START Passage

VFX Producer Nancy St. John takes a phone booth-shaped time machine back to the early days of video review and approval. Below, she reveals how the evolution of cineSync and its ilk have helped productions like Bill & Ted party on, even in the face of significant challenges like COVID-19.

“Be excellent to each other.” These words continue to echo down the years from what is now a 30-year-old film. The maxim’s popularity persists perhaps due to its universality. Or maybe it’s because the words have more relevance and meaning in 2020 than at any other point the last three decades. Or perhaps it’s because people really, really like Bill & Ted’s Excellent Adventure.

END Passage
START Given information

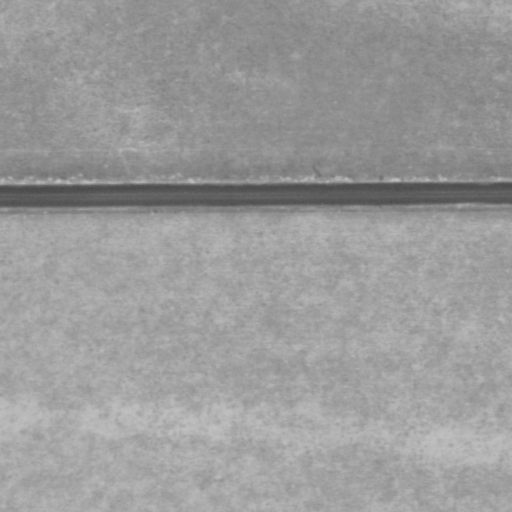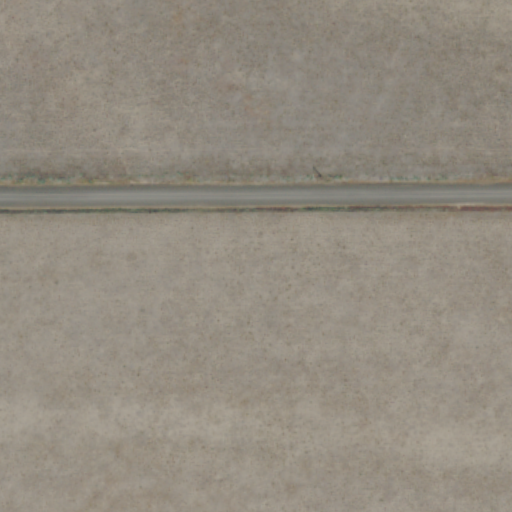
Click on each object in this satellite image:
road: (256, 195)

END Given information

**Apply what you read**
A: Using the Bill & Ted passage, decide whether each statement agrees with it. Answer yes or no for each and quote the words that decide it.
(i) Nancy St. John works as a VFX producer.
(ii) The film the maxim comes from is now 20 years old.
(iii) The maxim quoted in the passage is "Party on."
B: Carry the Bill & Ted passage forward from its last sentence.
The listing has no part in this work.

**Task-by-task outputs**
A:
(i) Yes: "VFX Producer Nancy St. John"
(ii) No: "what is now a 30-year-old film"
(iii) No: "“Be excellent to each other.”"

B:
1989’s quirky indie script-turned unexpected box office success was and continues to be hugely popular. Bill & Ted’s Excellent Adventure spawned a sequel, numerous spin-offs and hugely influenced pop culture; even today Bill & Ted‘s 90s slacker pastiche is referenced in films, television, and beyond. Fans were over the moon when Bill and Ted themselves, Alex Winter and Keanu Reeves, announced in 2019 that production had commenced on a threequel.

In Bill & Ted Face the Music, Reeves and Winter would reprise their roles as the iconic time-travelling duo, as they sought to write a humanity-uniting song before the ultimate destruction of time and space. The concept was solid, the cast was back in action, and production was ready to kick off on the return of time travelling’s most excellent dudes.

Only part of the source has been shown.